Supplied text:
--- start ---

Here, we try to use SVD to for our predictions. In SVD, set Y = U x S x V.T. 

U is a m x k matrix representing the feature vectors in some unknown space corresponding to the user

V.T is a k x m matrix representing the feature vectors in some unknown space corresponding to the movies

S is a k x k diagonal matrix is akin to a sort of a "scaling" factor for each of the unknown feature dimensions.

This implmentation is heavily based off of https://cambridgespark.com/content/tutorials/implementing-your-own-recommender-systems-in-Python/index.html which was provided in the project2.pptx. Much of the code in this
implementation came from that site, although a few minor modifications were made to suit this project.

In [1]:
import scipy.sparse as sp
from scipy.sparse.linalg import svds
import pickle
import numpy as np

In [2]:
# Import the data
Y_train = pickle.load((open("data/y_train.p", "rb")))
Y_test = pickle.load((open("data/y_test.p", "rb")))

num_users = max(max(Y_train[:,0]), max(Y_test[:,0])).astype(int)
num_movies = max(max(Y_train[:,1]), max(Y_test[:,1])).astype(int)

In [3]:
# Create the training matrix of known points
training_matrix = np.zeros((num_users, num_movies))
for user, movie, Yij in Y_train:
    training_matrix[user - 1][movie - 1] = Yij

# Create the test matrix by same method
test_matrix = np.zeros((num_users, num_movies))

--- end ---

Requirement 1:
Answer from the SVD notebook:
(a) What kind of matrix is S, and what size is it?
(b) Which function is imported from scipy.sparse.linalg?
(c) From which file is Y_test loaded?
Requirement 2: Resume the SVD notebook's code right after its last line, and carry the code forward in the same style.

Provided material:
--- start ---

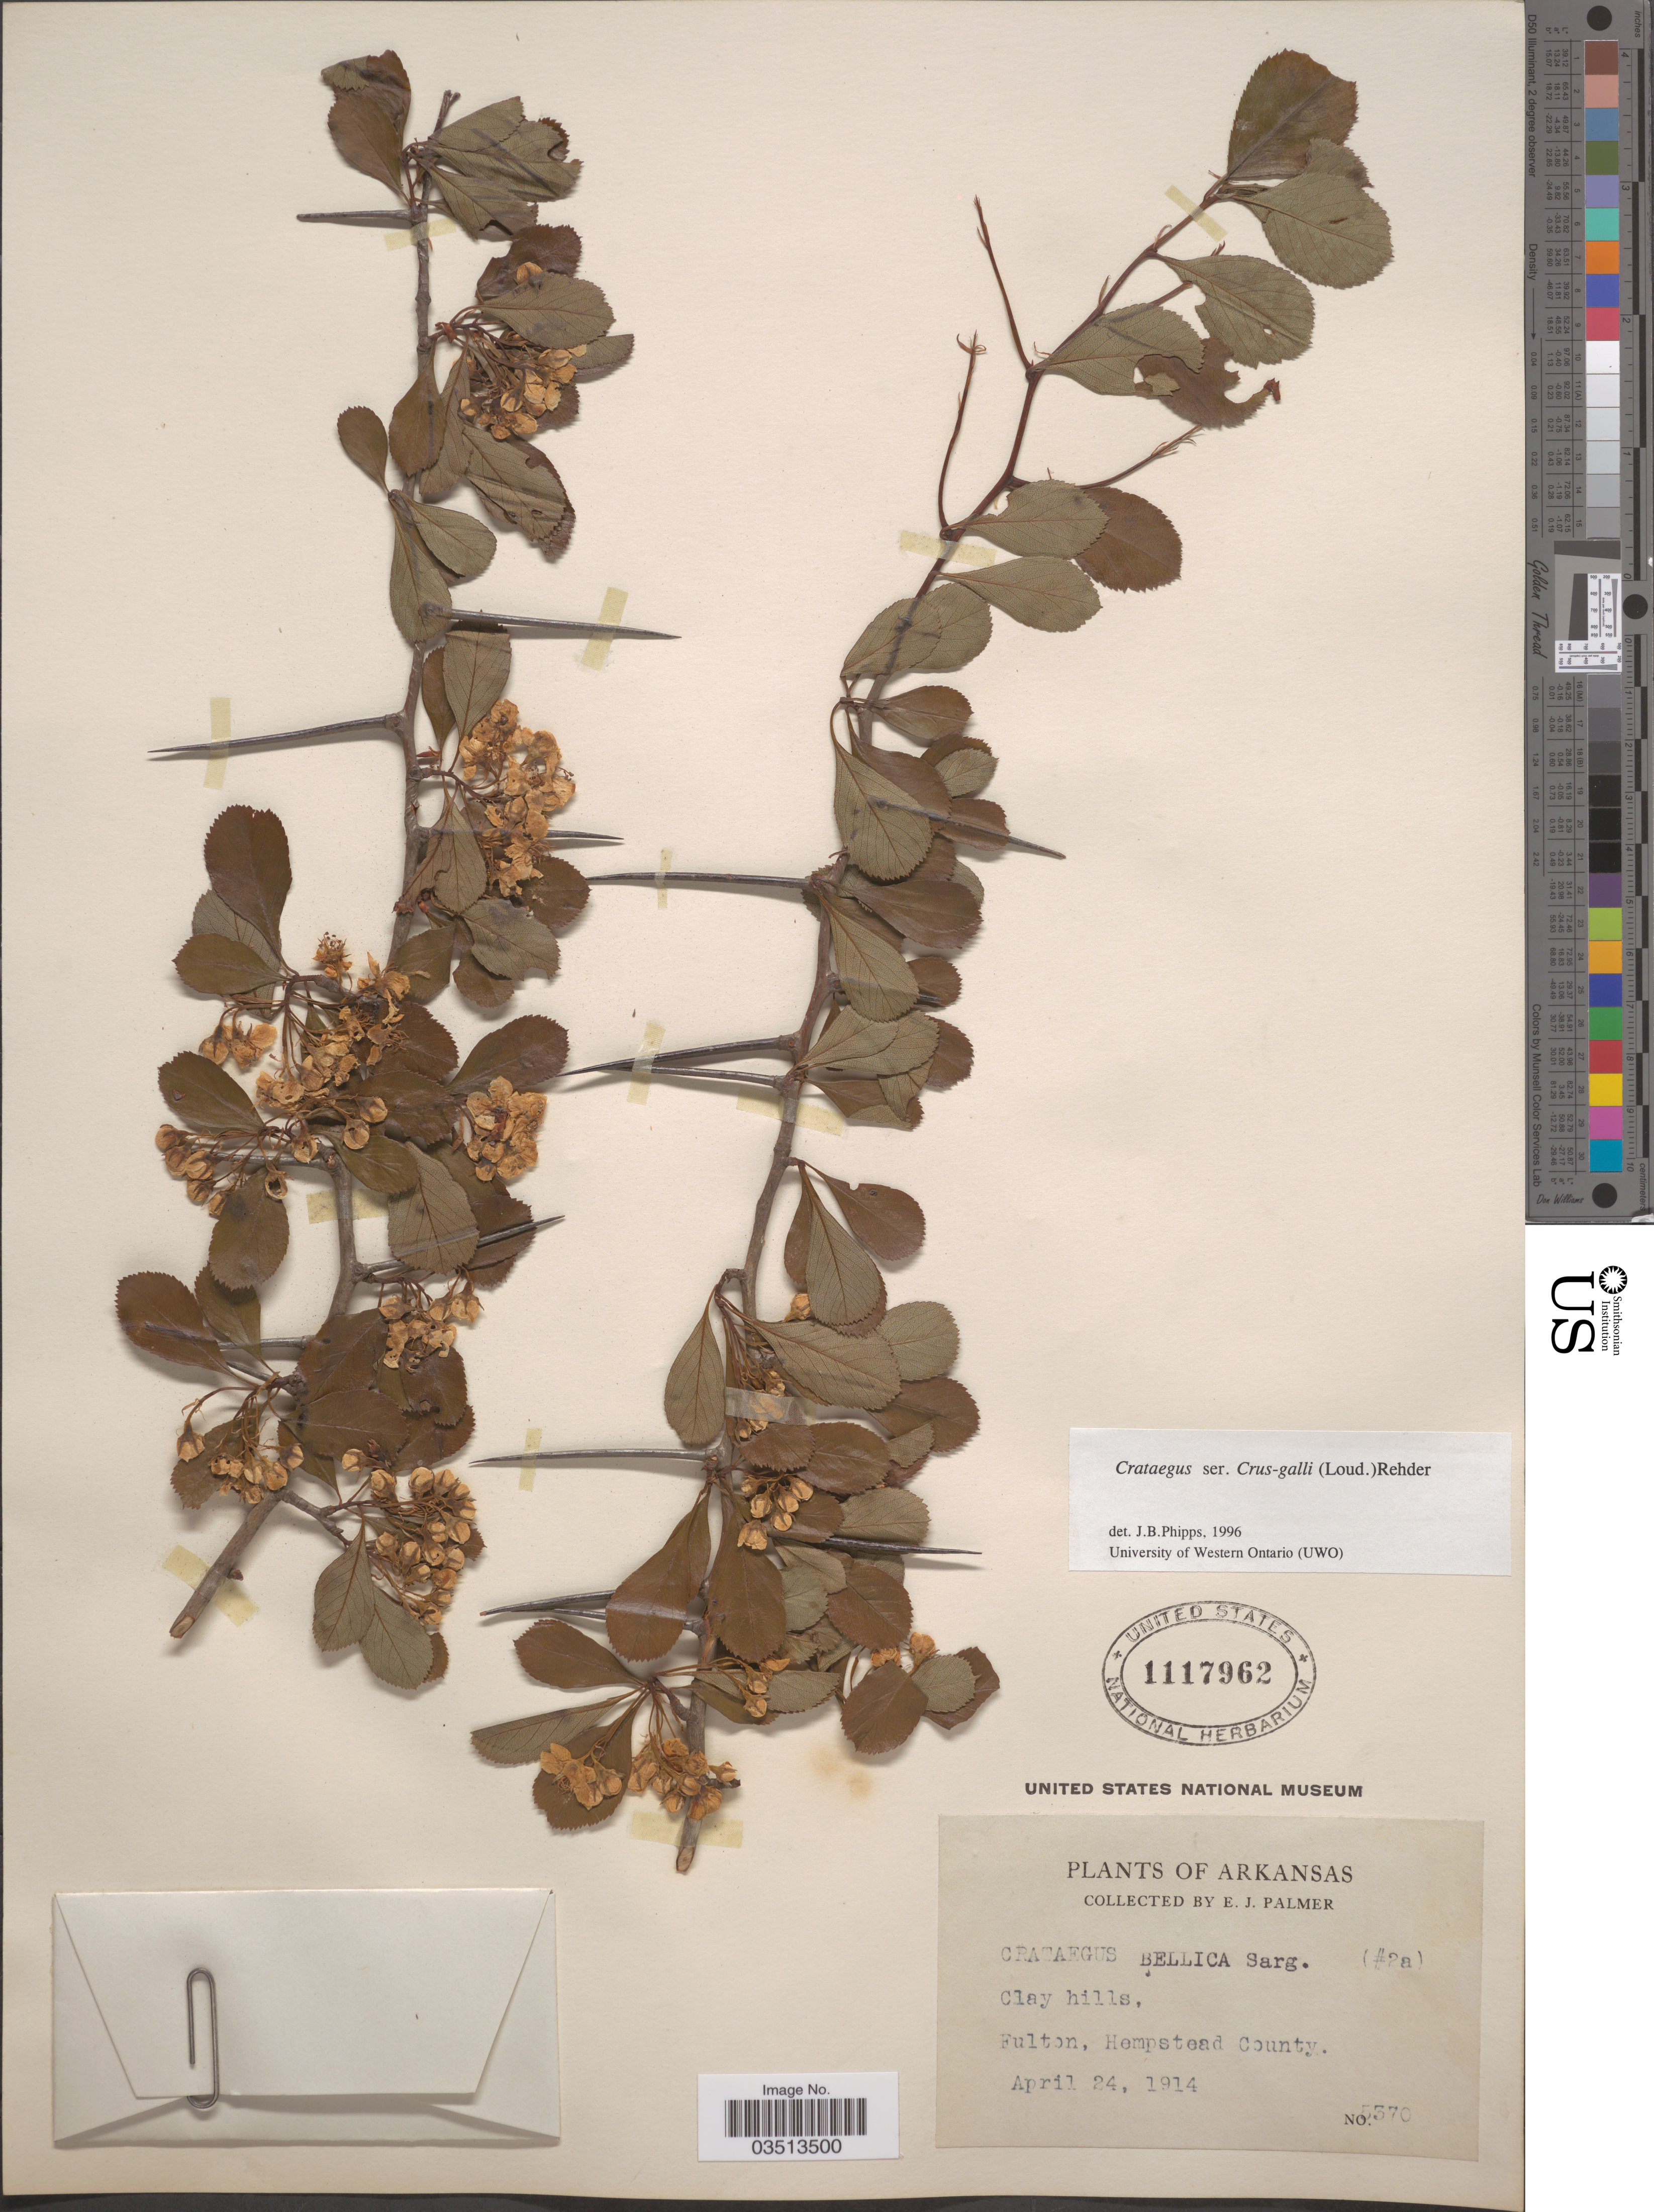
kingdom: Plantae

--- end ---

Final result 1:
(a) S is a k x k diagonal matrix.
(b) svds
(c) data/y_test.p

Final result 2:
for user, movie, Yij, in Y_train:
    test_matrix[user - 1][movie - 1] = Yij

In [4]:
# Gets the mean squared error between two matrices. Predictions is a dense matrix while
# actual is a sparse matrix represented by a 1D vector of tuples in the form (i, j, Yij)
def get_err(predicitons, actual):
    err = 0
    for user, movie, Yij in actual:
        err += 0.5 * ((Yij - predicitons[user - 1][movie - 1]) ** 2)
    return err / len(actual)

In [5]:
# Do the SVD
U, S, V = svds(training_matrix, k = 20)
s_diag = np.diag(S)

# Get the predictions and find E_in and E_out
Y_pred = np.dot(np.dot(U, s_diag), V)
E_in = get_err(Y_pred, Y_train)
E_out = get_err(Y_pred, Y_test)

print("Mean squared in sample error was determined to be " + str(E_in))
print("Mean squared out of sample error was determined to be " + str(E_out))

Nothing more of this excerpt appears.